Alexander: « Wonderland »

be right where they are?) Alexander (nom de famille Fatato) demande vers la fin de son deuxième album, Wonderland. C’est une question assez simple, mais comme beaucoup de questions, d’observations et d’anecdotes sur le pays des merveilles, elle est d’une profondeur étonnante. Si vous n’y prêtez pas attention, vous risquez de le manquer – Alexander, à première vue, n’a pas la même gravité que des paroliers géants comme Bob Dylan, Leonard Cohen ou David Berman. Non, Wonderland est conçu pour éviter tout soupçon de grandeur. Alexander ne cherche pas à vous convaincre, vous ou quiconque, qu’il est un « gars profond » (deep guy), et c’est exactement ce qui le rend si spécial, lui et le « Pays des Merveilles ».

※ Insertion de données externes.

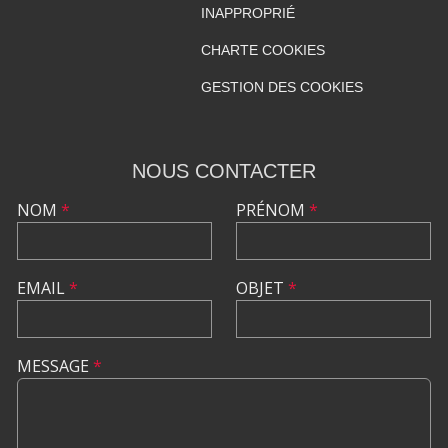
INAPPROPRIÉ
CHARTE COOKIES
GESTION DES COOKIES
NOUS CONTACTER
NOM
*
PRÉNOM
*
EMAIL
*
OBJET
*
MESSAGE
*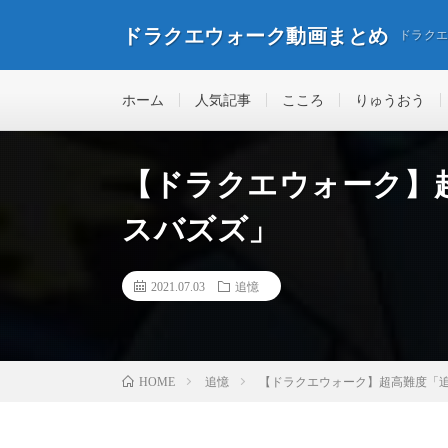
ドラクエウォーク動画まとめ
ドラク
ホーム
人気記事
こころ
りゅうおう
【ドラクエウォーク】
スバズズ」
2021.07.03
追憶
追憶
【ドラクエウォーク】超高難度「
HOME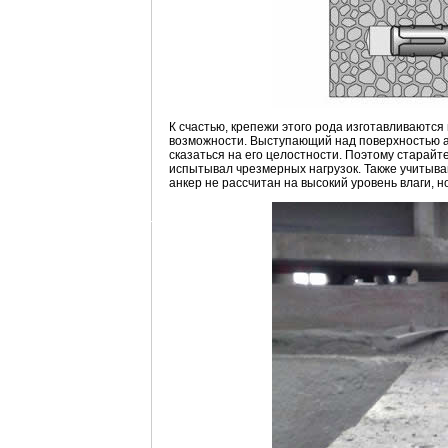
К счастью, крепежи этого рода изготавливаются 
возможности. Выступающий над поверхностью ан
сказаться на его целостности. Поэтому старайт
испытывал чрезмерных нагрузок. Также учитывай
анкер не рассчитан на высокий уровень влаги, 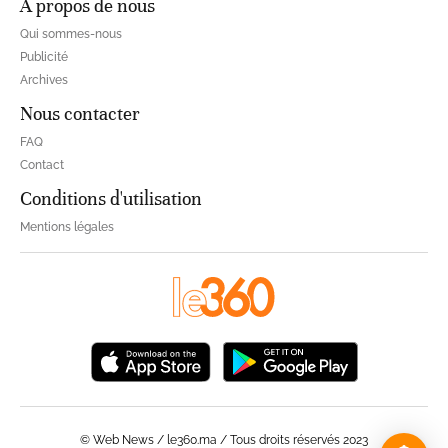
À propos de nous
Qui sommes-nous
Publicité
Archives
Nous contacter
FAQ
Contact
Conditions d'utilisation
Mentions légales
© Web News / le360.ma / Tous droits réservés 2023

Dans la lignée du Settle Down en 2018, Wonderland est un disque réduit, souvent minimal. Les chansons semblent clairement écrites avec seulement une guitare acoustique et des voix, et bien que d’autres instruments et productions soient ajoutés tout au long du disque, ce ne sont que des personnages de soutien. Bradford Krieger (du Big Nice Studio) et John Margaris (du Community College et de Horse Jumper of Love) contribuent à ces accompagnements, mais ils se tiennent poliment à l’écart de la scène lorsque la voix et les paroles d’Alexander occupent le devant de la scène. Même en le cadrant comme cela, cela semble un peu trop « grand » pour Wonderland, car l’album trouve sa beauté hors des projecteurs et dans les parties cachées et négligées de nos vies. Qu’il s’interroge à voix haute sur sa santé en se basant sur l’aspect de ses ongles (« Fingernails »), qu’il tombe dans un travail à la bibliothèque (« Bicycle »), ou qu’il réfute l’existence du Père Noël dans son enfance (« Xmas Tree »), Wonderland est rempli de ces petits fragments d’une vie qui se trouve être celle d’Alexander, mais qui pourrait aussi être la vôtre.  

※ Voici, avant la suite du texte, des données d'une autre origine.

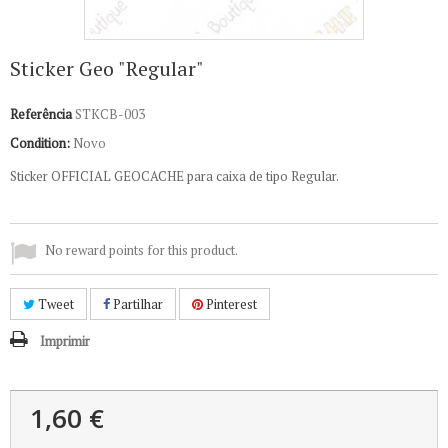
Sticker Geo "Regular"
Referência
STKCB-003
Condition:
Novo
Sticker OFFICIAL GEOCACHE para caixa de tipo Regular.
No reward points for this product.
Tweet
Partilhar
Pinterest
Imprimir
1,60 €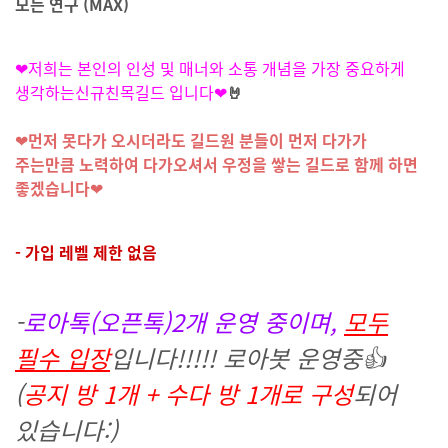
모든 연구 (MAX)
❤저희는 본인의 인성 및
매너와 소통 개념을 가장 중요하게
생각하는신규친목길드 입니다❤
🤘
❤
먼저 못다가 오시더라도 길드원 분들이 먼저 다가가
주는만큼
노력하여 다가오셔서 우정을 쌓는 길드로 함께 하면
좋겠습니다
❤
- 가입 레벨 제한 없음
-
로아톡(오픈톡)2개 운영 중이며,
모두
필수 입장
입니다!!!!! 로아봇 운영중👍
(
공지 방 1개 + 수다 방 1개로 구성
되어
있습니다:)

Le Pays des Merveilles, si tant est qu’il y en ait un, est un dossier plus épuré que celui de Settle Down. Non seulement il y a moins de chansons, mais elles sont plus courtes et plus cohérentes, tant en elles-mêmes que sur l’ensemble du disque. Depuis Settle Down, Alexander est devenu un auteur-compositeur plus efficace et plus sûr de lui. Non seulement vous avez l’impression de le connaître à quelques mesures près, mais on dirait qu’il pourrait être assis juste à côté de vous (ce qui témoigne également du travail d’ingénierie de Bradford Krieger).  

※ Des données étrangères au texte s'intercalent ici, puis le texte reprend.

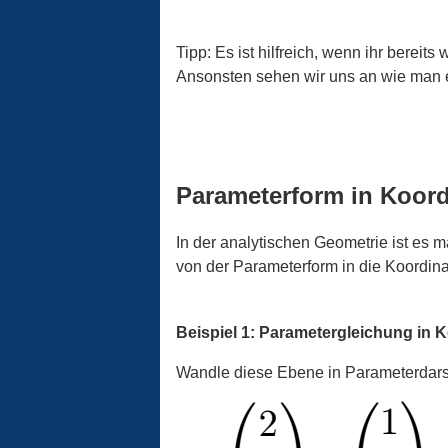
Tipp: Es ist hilfreich, wenn ihr bereits
Ansonsten sehen wir uns an wie man
Parameterform in Koord
In der analytischen Geometrie ist es 
von der Parameterform in die Koordin
Beispiel 1: Parametergleichung in 
Wandle diese Ebene in Parameterdarst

Pour en revenir à cette question dans « Bicycle » (c’est-à-dire « Pourquoi quelqu’un ne voudrait-il pas être là où il est ? »), il est facile de voir cela comme un énoncé de thèse pour Wonderland. Oui, toutes nos vies sont nulles en ce moment ; nous sommes surmenés, stressés, constamment épuisés et menacés par le changement climatique / une économie d’exploitation / [choisissez n’importe quoi, vraiment]. Pourtant, Wonderland est écrit par quelqu’un qui a trouvé un certain réconfort dans le présent, et ces chansons représentent le schéma directeur de cette satisfaction. Chaque moment de la vie d’Alexander – chaque moment de notre vie – peut être une chanson, un tout petit monde à part entière.